| GIVEN REQUEST A |
From the listing, copy out word for word the lines from the one with "order: Malvales" up to and including the one with "common name: Sea hibiscus".

| QUOTED TEXT |
⟨

# Black Crab red Eyes



## JustinRice (Feb 24, 2005)

Hello,

I have been noticing my fish that have been hiding in the rocks MIA for the last few months. There would be no bodies or remains left to find. I had a friend over a few weeks ago and they pointed out a crab in my tank. It kind of resembled a Emerald Crab that i thought died over a year ago. except i think this one is a bit smaller then the emerald i lost. He is shaped like a emerald crab but black with red eyes.

I finally had teh chance to catch him after 3 weeks. Just wondering if he is the reason i have been missing fish and if anyone has an id for him. i will try to get some pics of him later this evening when i get home from work..

Any ideas would be awesome.

Thanks,


----------



## rchan11 (May 6, 2004)

The crab can very well be the culprit. It can turn into a fish eater when it is large or if very hungry.


----------



## Doddridge (Aug 7, 2006)

⟩

| GIVEN REQUEST B |
In the forum thread about the black crab with red eyes, under what conditions does the reply say the crab can turn into a fish eater?

| DATA SUPPLIED |
⟨

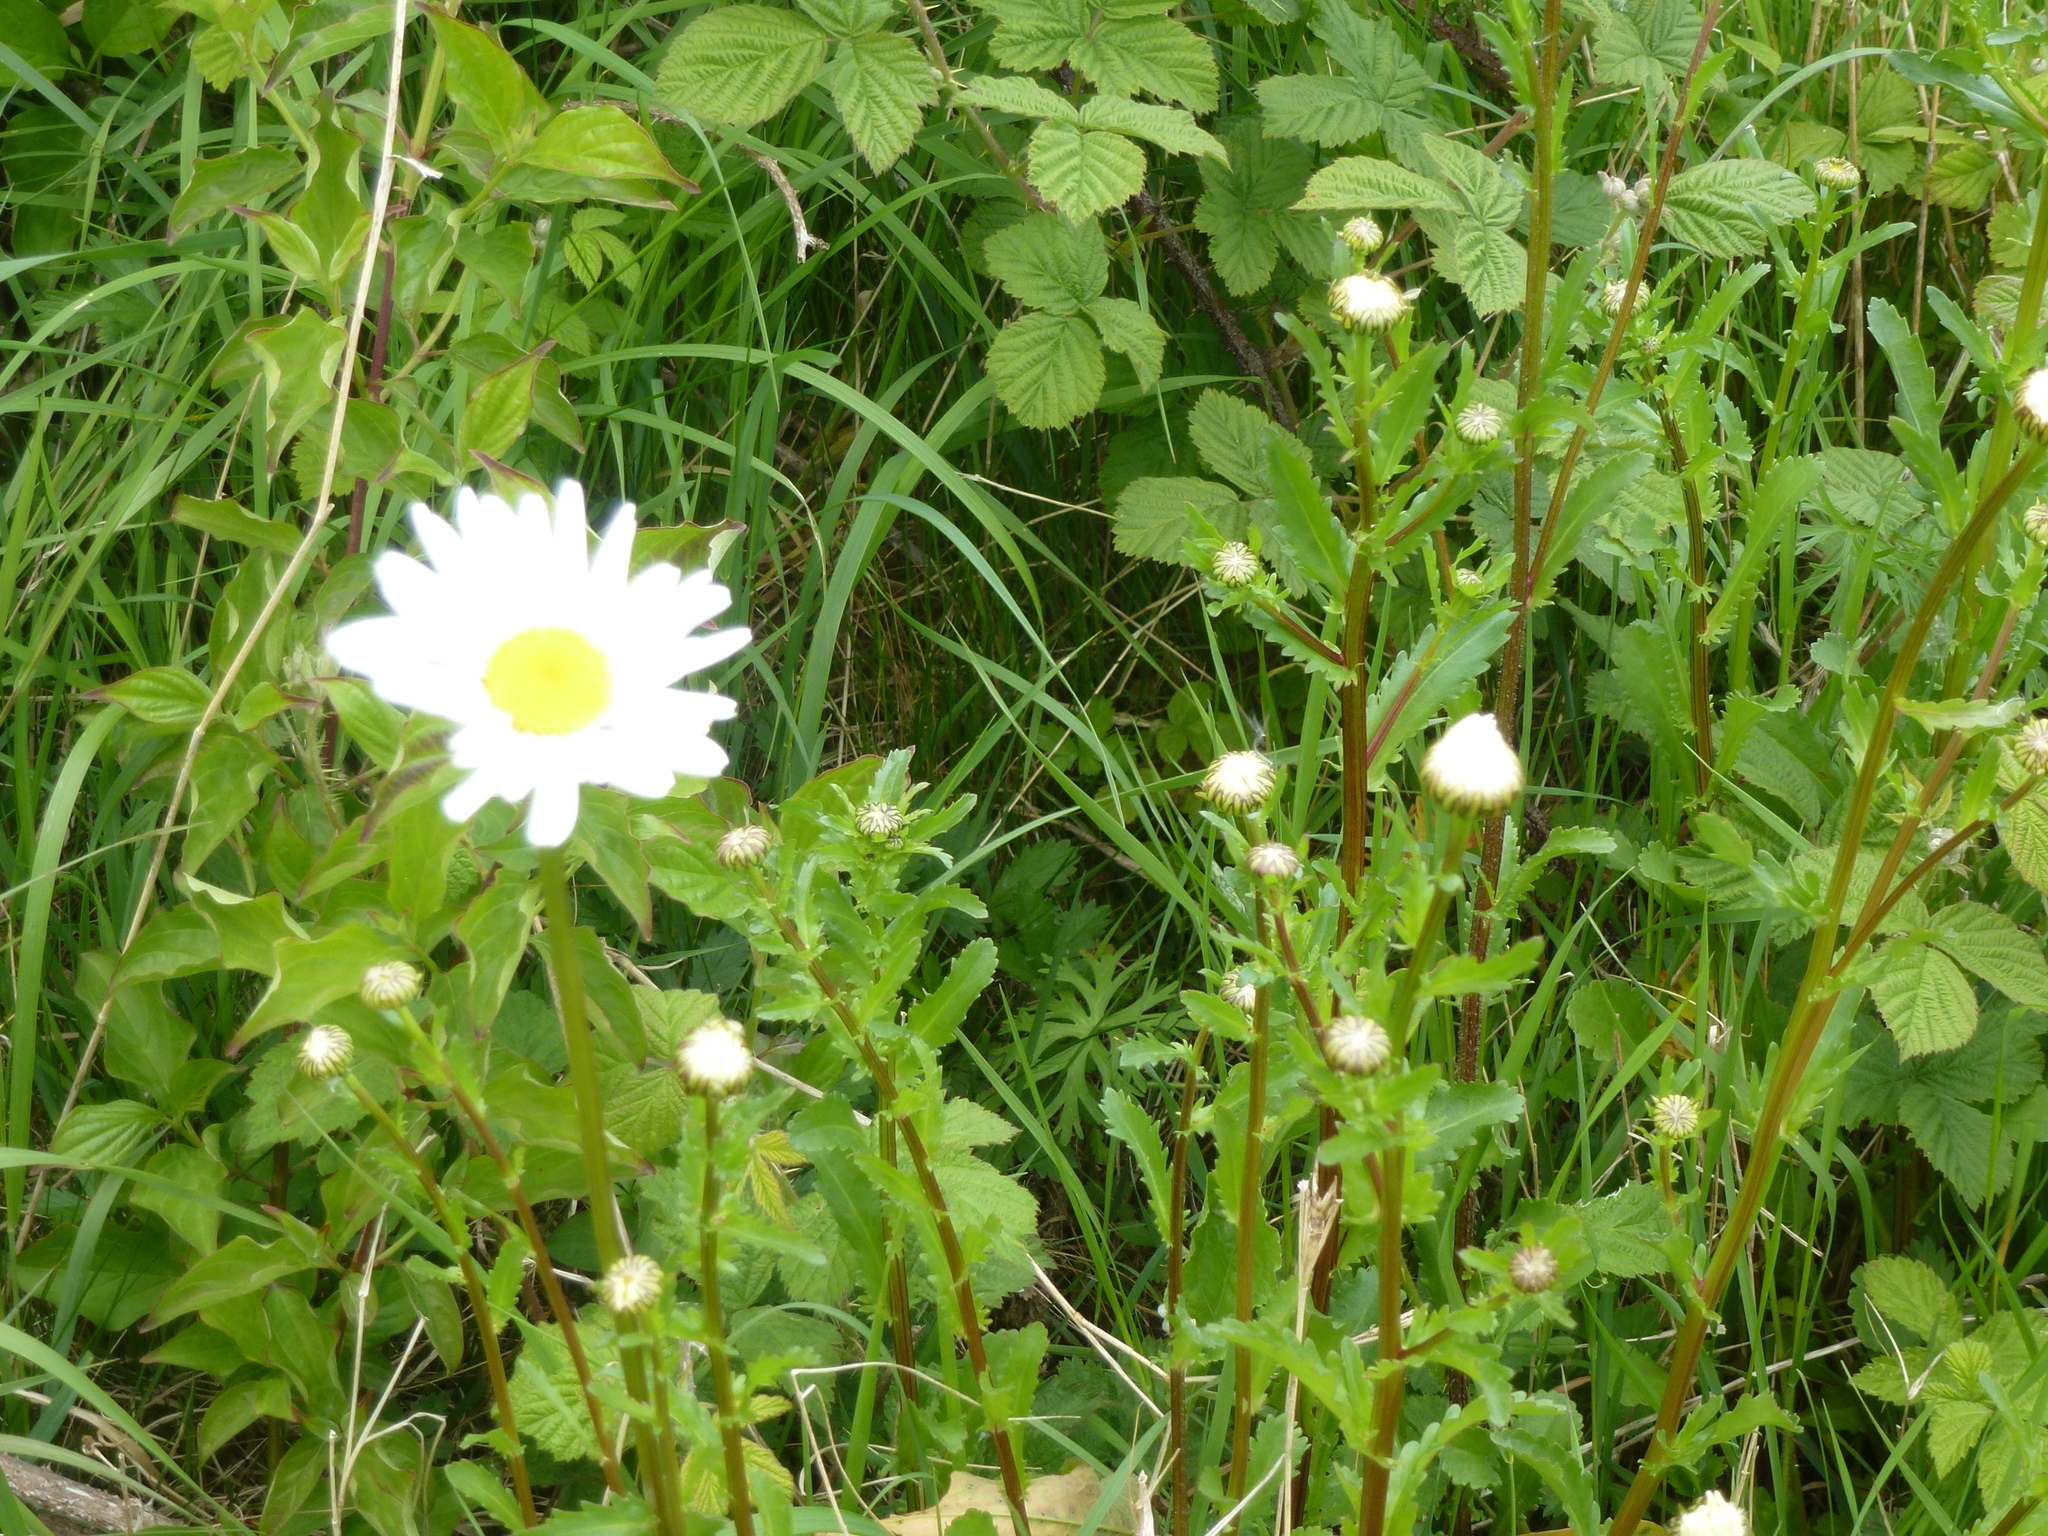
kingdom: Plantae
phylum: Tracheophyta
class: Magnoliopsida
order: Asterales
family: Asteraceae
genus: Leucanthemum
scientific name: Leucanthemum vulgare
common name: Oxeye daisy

⟩
⟨

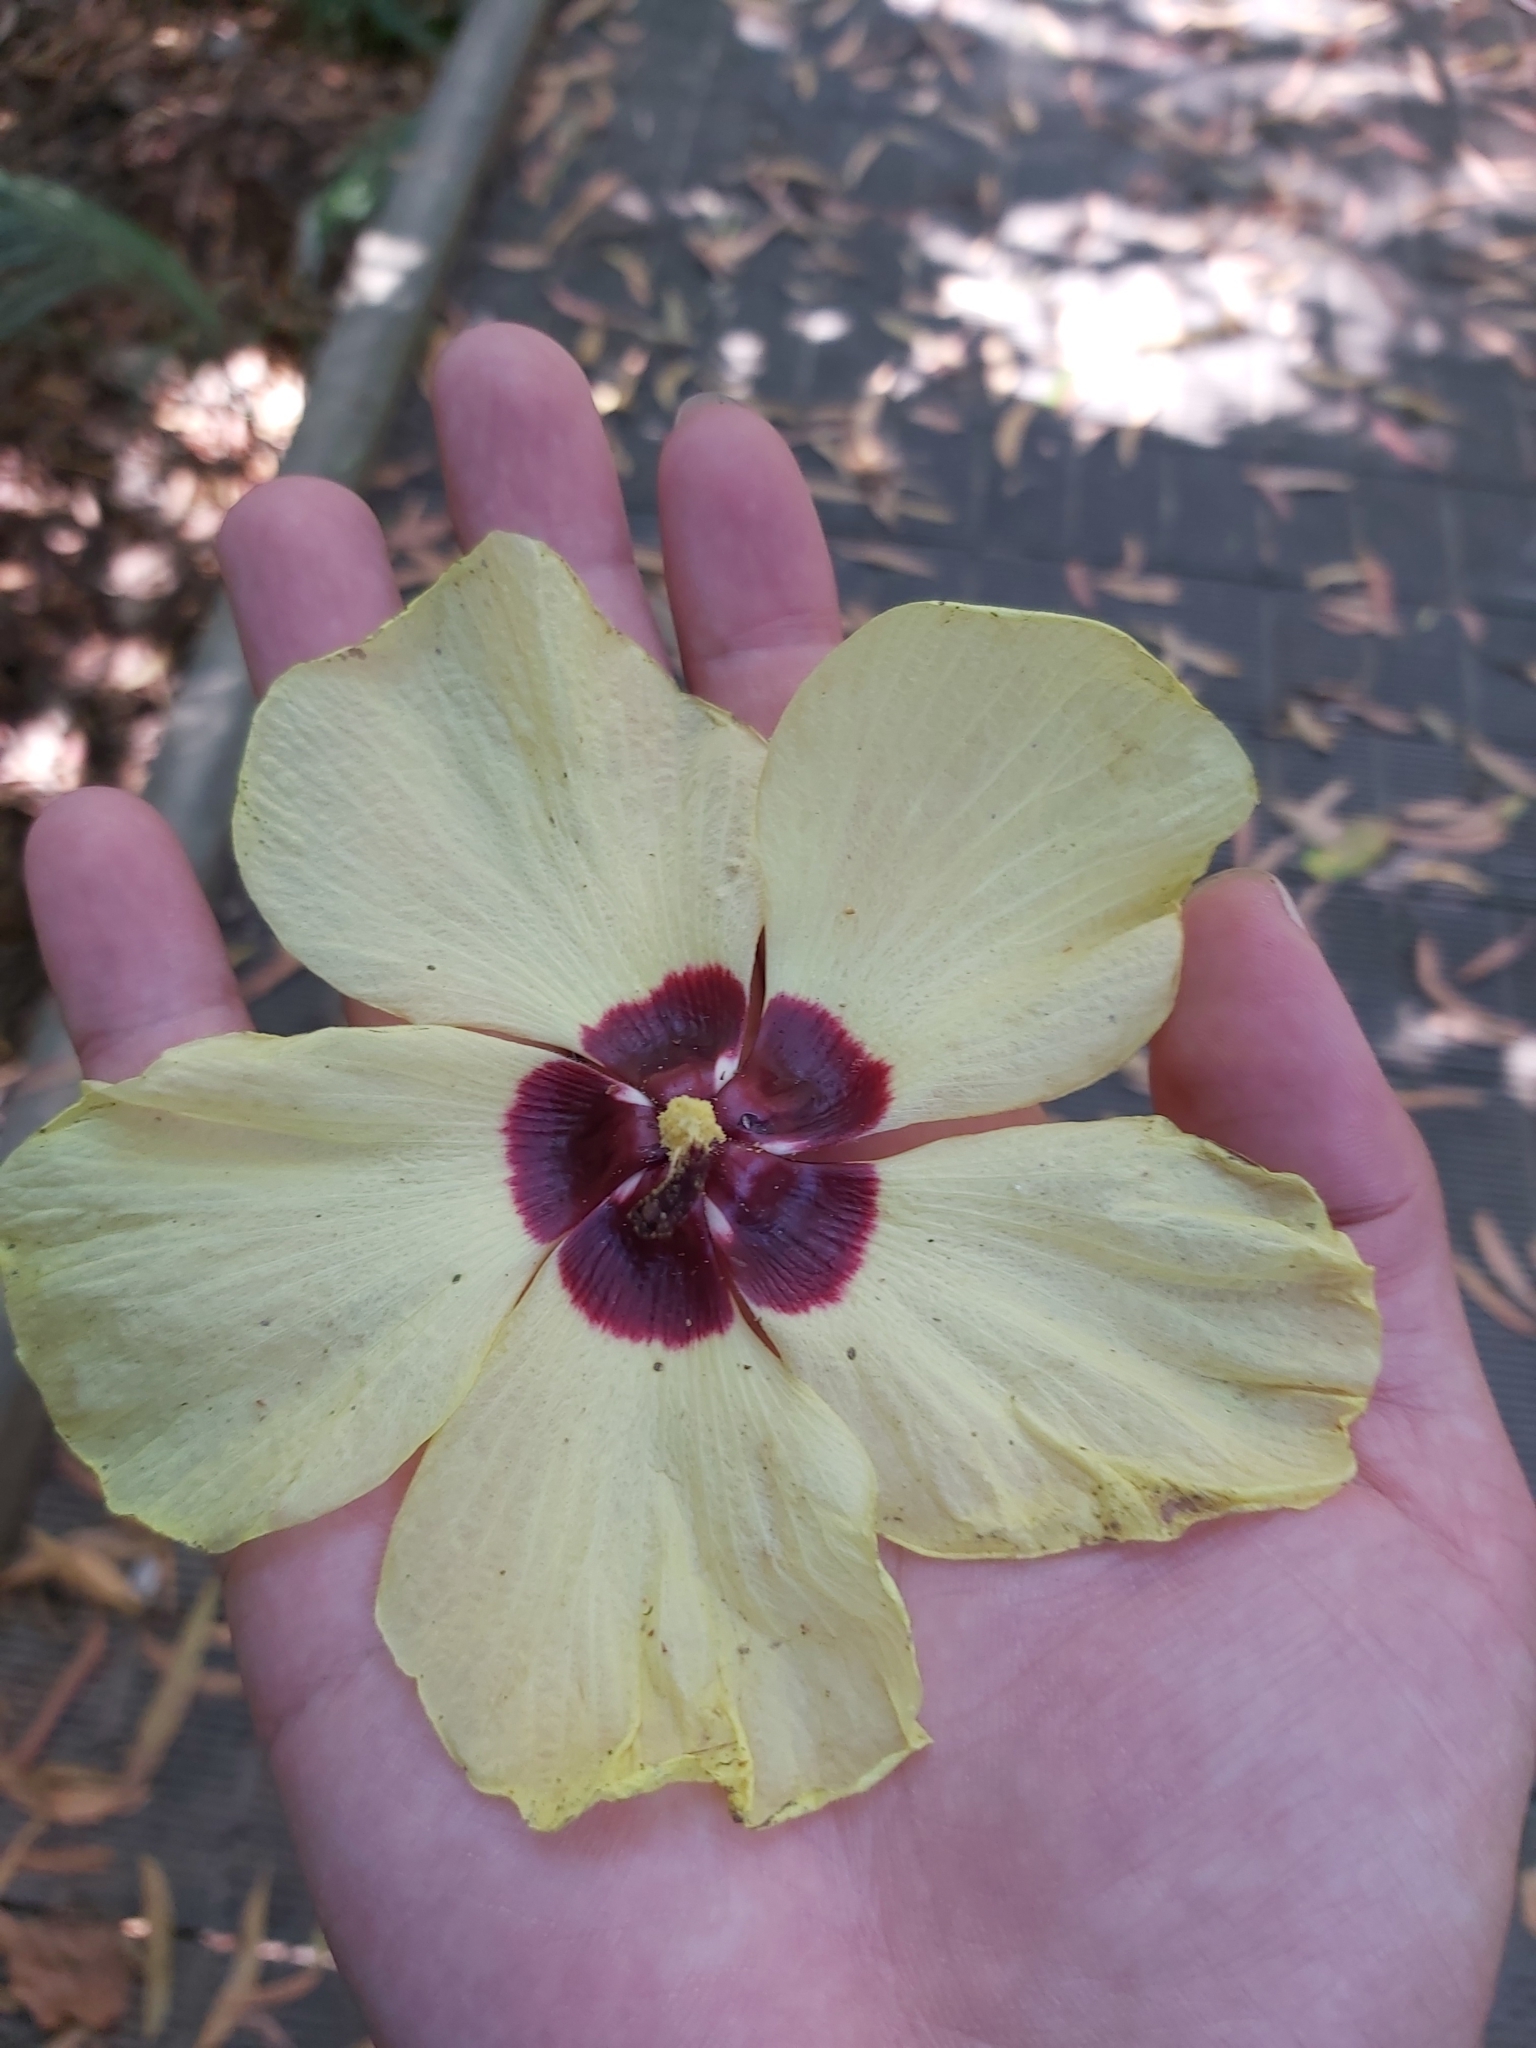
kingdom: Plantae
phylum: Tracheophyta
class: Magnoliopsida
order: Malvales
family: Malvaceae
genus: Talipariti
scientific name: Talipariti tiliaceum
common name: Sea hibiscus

⟩

| OUTPUT A |
order: Malvales
family: Malvaceae
genus: Talipariti
scientific name: Talipariti tiliaceum
common name: Sea hibiscus

| OUTPUT B |
When it is large or if very hungry.